A wide section of The Hill

All too soon you are down, and realize that because you’ve been concentrating on staying on the road you’ve missed the dramatic change from the spruce-pine forests of the plateau to the Douglas-fir and redcedar rainforests of the valley bottom.  After a few kilometres we turned off at the village (well, it’s really not a village, just a collection of a half-dozen small houses and cabins and a lodge) of Stuie.  Here we hoped to visit our friends Joan Sawicki and Gary Runka before finding a campsite for the night.  No reply came from a knock on the door, so I walked around the deck and saw a woman sitting at a patio table.  Although I didn’t recognize her, she immediately said “Hi Dick!” and added “I know your twin brother Syd from the Yukon and you know my husband Dennis”, and at that moment Dennis Kuch walked around the corner.  I’d met Dennis at various bird meetings and corresponded with him over the years about conservation issues.  His wife was Katie Hayhurst, another keen environmentalist; both of them had recently retired and moved to their Stuie home full time.  They were actually over at Joan and Gary’s just to use their wi-fi while their internet was under repair.

Atnarko River valley

To make a long story short, we spent a wonderful three days in the Bella Coola valley, sharing stories and meals with Dennis and Katie (it turned out that Joan and Gary were away, but in the true spirit of wilderness BC, Katie and Dennis let us into Joan and Gary’s “cabin” so we could spend our nights there) and exploring the rivers, trails and communities.  The Atnarko River, which flows past Stuie, is one of the two main tributaries of the Bella Coola, and is famous for its salmon runs and attendant grizzly bears.  Unfortunately a major flood event two autumns ago had seriously damaged the pink salmon spawning population, so fish were few this year, and grizzlies fewer.

Drifting down the Atnarko

On a morning walk upriver, we did see one small grizzly which was very agitated, and the noises coming from the bush along the trail made us suspect that its mother was nearby, so we quietly retreated.  That afternoon we rafted the Atnarko with a local guiding company, Kynoch Adventures.  We slowly drifted downstream, stopping regularly to wait and watch for bears, but saw only one—a teenager who dramatically darted out onto a riverside log, huffing and puffing, then just as quickly vanished into the forest.  The drift was a wonderful new look at a river—floating silently over rocks, around giant tree trunks, past magnificent stands of cottonwoods. And always the tremendous mountains towering above the valley.

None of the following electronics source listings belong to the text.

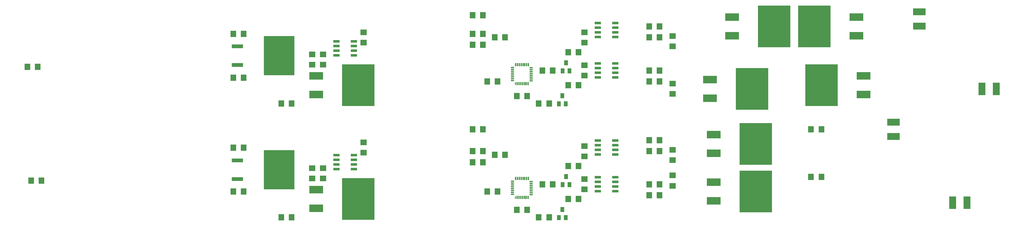
<source format=gtp>
G75*
%MOIN*%
%OFA0B0*%
%FSLAX24Y24*%
%IPPOS*%
%LPD*%
%AMOC8*
5,1,8,0,0,1.08239X$1,22.5*
%
%ADD10C,0.0101*%
%ADD11R,0.0130X0.0320*%
%ADD12R,0.0320X0.0130*%
%ADD13R,0.3299X0.4197*%
%ADD14R,0.1201X0.0400*%
%ADD15R,0.0701X0.0283*%
%ADD16R,0.1500X0.0820*%
%ADD17R,0.3500X0.4500*%
%ADD18R,0.0394X0.0551*%
%ADD19R,0.0630X0.0709*%
%ADD20R,0.0709X0.0630*%
%ADD21R,0.1339X0.0748*%
%ADD22R,0.0748X0.1339*%
D10*
X055778Y003244D02*
X055778Y003464D01*
X055778Y003244D02*
X055748Y003244D01*
X055748Y003464D01*
X055778Y003464D01*
X055778Y003344D02*
X055748Y003344D01*
X055748Y003444D02*
X055778Y003444D01*
X055778Y015449D02*
X055778Y015669D01*
X055778Y015449D02*
X055748Y015449D01*
X055748Y015669D01*
X055778Y015669D01*
X055778Y015549D02*
X055748Y015549D01*
X055748Y015649D02*
X055778Y015649D01*
D11*
X055960Y015559D03*
X056157Y015559D03*
X056354Y015559D03*
X056551Y015559D03*
X056748Y015559D03*
X056944Y015559D03*
X057141Y015559D03*
X057173Y017575D03*
X056976Y017575D03*
X056779Y017575D03*
X056582Y017575D03*
X056385Y017575D03*
X056189Y017575D03*
X055992Y017575D03*
X055795Y017575D03*
X055795Y005370D03*
X055992Y005370D03*
X056189Y005370D03*
X056385Y005370D03*
X056582Y005370D03*
X056779Y005370D03*
X056976Y005370D03*
X057173Y005370D03*
X057141Y003354D03*
X056944Y003354D03*
X056748Y003354D03*
X056551Y003354D03*
X056354Y003354D03*
X056157Y003354D03*
X055960Y003354D03*
D12*
X055460Y003689D03*
X055460Y003886D03*
X055460Y004083D03*
X055460Y004280D03*
X055460Y004476D03*
X055460Y004673D03*
X055460Y004870D03*
X055460Y005067D03*
X057476Y005035D03*
X057476Y004839D03*
X057476Y004642D03*
X057476Y004445D03*
X057476Y004248D03*
X057476Y004051D03*
X057476Y003854D03*
X057476Y003657D03*
X057476Y015862D03*
X057476Y016059D03*
X057476Y016256D03*
X057476Y016453D03*
X057476Y016650D03*
X057476Y016846D03*
X057476Y017043D03*
X057476Y017240D03*
X055460Y017272D03*
X055460Y017075D03*
X055460Y016878D03*
X055460Y016681D03*
X055460Y016484D03*
X055460Y016287D03*
X055460Y016091D03*
X055460Y015894D03*
D13*
X030484Y018535D03*
X030484Y006331D03*
D14*
X026031Y007331D03*
X026031Y005331D03*
X026031Y017535D03*
X026031Y019535D03*
D15*
X036645Y019573D03*
X036645Y019073D03*
X038496Y019073D03*
X038496Y019573D03*
X038496Y020073D03*
X036645Y020073D03*
X036645Y018573D03*
X038496Y018573D03*
X064598Y017711D03*
X064598Y017211D03*
X064598Y016711D03*
X064598Y016211D03*
X066448Y016211D03*
X066448Y016711D03*
X066448Y017211D03*
X066448Y017711D03*
X066448Y020541D03*
X066448Y021041D03*
X066448Y021541D03*
X066448Y022041D03*
X064598Y022041D03*
X064598Y021541D03*
X064598Y021041D03*
X064598Y020541D03*
X064598Y009443D03*
X064598Y008943D03*
X064598Y008443D03*
X064598Y007943D03*
X066448Y007943D03*
X066448Y008443D03*
X066448Y008943D03*
X066448Y009443D03*
X066448Y005506D03*
X066448Y005006D03*
X066448Y004506D03*
X066448Y004006D03*
X064598Y004006D03*
X064598Y004506D03*
X064598Y005006D03*
X064598Y005506D03*
X038496Y006368D03*
X038496Y006868D03*
X036645Y006868D03*
X036645Y006368D03*
X036645Y007368D03*
X038496Y007368D03*
X038496Y007868D03*
X036645Y007868D03*
D16*
X034464Y004181D03*
X034464Y002181D03*
X076984Y002969D03*
X076984Y004969D03*
X076984Y008087D03*
X076984Y010087D03*
X076590Y013992D03*
X076590Y015992D03*
X093039Y016386D03*
X093039Y014386D03*
X092252Y020685D03*
X092252Y022685D03*
X078952Y022685D03*
X078952Y020685D03*
X034464Y016386D03*
X034464Y014386D03*
D17*
X038964Y015386D03*
X081090Y014992D03*
X088539Y015386D03*
X087752Y021685D03*
X083452Y021685D03*
X081484Y009087D03*
X081484Y003969D03*
X038964Y003181D03*
D18*
X060425Y001173D03*
X061173Y001173D03*
X060799Y002039D03*
X060819Y004717D03*
X061567Y004717D03*
X061193Y005583D03*
X061173Y013378D03*
X060425Y013378D03*
X060799Y014244D03*
X060819Y016921D03*
X061567Y016921D03*
X061193Y017787D03*
D19*
X003948Y005150D03*
X005051Y005150D03*
X025602Y003969D03*
X026704Y003969D03*
X030720Y001213D03*
X031822Y001213D03*
X052767Y003969D03*
X053870Y003969D03*
X058673Y004756D03*
X059775Y004756D03*
X061429Y003181D03*
X062531Y003181D03*
X057019Y002000D03*
X055917Y002000D03*
X058279Y001213D03*
X059381Y001213D03*
X070090Y003575D03*
X071193Y003575D03*
X071193Y004756D03*
X070090Y004756D03*
X062531Y006724D03*
X061429Y006724D03*
X054657Y007906D03*
X053555Y007906D03*
X052295Y008299D03*
X051193Y008299D03*
X051193Y007118D03*
X052295Y007118D03*
X052295Y010661D03*
X051193Y010661D03*
X058279Y013417D03*
X059381Y013417D03*
X057019Y014205D03*
X055917Y014205D03*
X061429Y015386D03*
X062531Y015386D03*
X059775Y016961D03*
X058673Y016961D03*
X053870Y015780D03*
X052767Y015780D03*
X061429Y018929D03*
X062531Y018929D03*
X070090Y020504D03*
X071193Y020504D03*
X071193Y021685D03*
X070090Y021685D03*
X054657Y020504D03*
X053555Y020504D03*
X052295Y020898D03*
X051193Y020898D03*
X051193Y019717D03*
X052295Y019717D03*
X052295Y022866D03*
X051193Y022866D03*
X070090Y016961D03*
X071193Y016961D03*
X071193Y015780D03*
X070090Y015780D03*
X087413Y010661D03*
X088515Y010661D03*
X071193Y009480D03*
X070090Y009480D03*
X070090Y008299D03*
X071193Y008299D03*
X087413Y005543D03*
X088515Y005543D03*
X031822Y013417D03*
X030720Y013417D03*
X026704Y016173D03*
X025602Y016173D03*
X025602Y020898D03*
X026704Y020898D03*
X004657Y017354D03*
X003555Y017354D03*
X025602Y008693D03*
X026704Y008693D03*
D20*
X034027Y006488D03*
X035208Y006488D03*
X035208Y005386D03*
X034027Y005386D03*
X039539Y008142D03*
X039539Y009244D03*
X063161Y008850D03*
X063161Y007748D03*
X063161Y005307D03*
X063161Y004205D03*
X072610Y004598D03*
X072610Y005701D03*
X072610Y007354D03*
X072610Y008457D03*
X072610Y014441D03*
X072610Y015543D03*
X063161Y016409D03*
X063161Y017512D03*
X072610Y019559D03*
X072610Y020661D03*
X063161Y021055D03*
X063161Y019953D03*
X039539Y019953D03*
X039539Y021055D03*
X035208Y018693D03*
X034027Y018693D03*
X034027Y017591D03*
X035208Y017591D03*
D21*
X096232Y011429D03*
X096232Y009894D03*
X098988Y021705D03*
X098988Y023240D03*
D22*
X105700Y014992D03*
X107236Y014992D03*
X104086Y002787D03*
X102551Y002787D03*
M02*

</source>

Marg at the mouth of Clayton Falls Creek, looking out at North Bentinck Arm

We spent another day in the lower valley, exploring the towns of Bella Coola and Hagensborg.  The forest changes dramatically along this section of the road as well, the old growth Douglas-firs of Stuie being replaced by western hemlocks draped in luxuriant old man’s beard lichen on the outskirts of Bella Coola.   We marvelled at the beautiful Nuxalk artwork evident in poles, memorials and even school buildings.  Near the mouth of the Bella Coola River, we walked down to the sea shore—this is where Alexander Mackenzie reached the Pacific in 1793, the first European to cross North America by land, 12 years ahead of Lewis and Clark.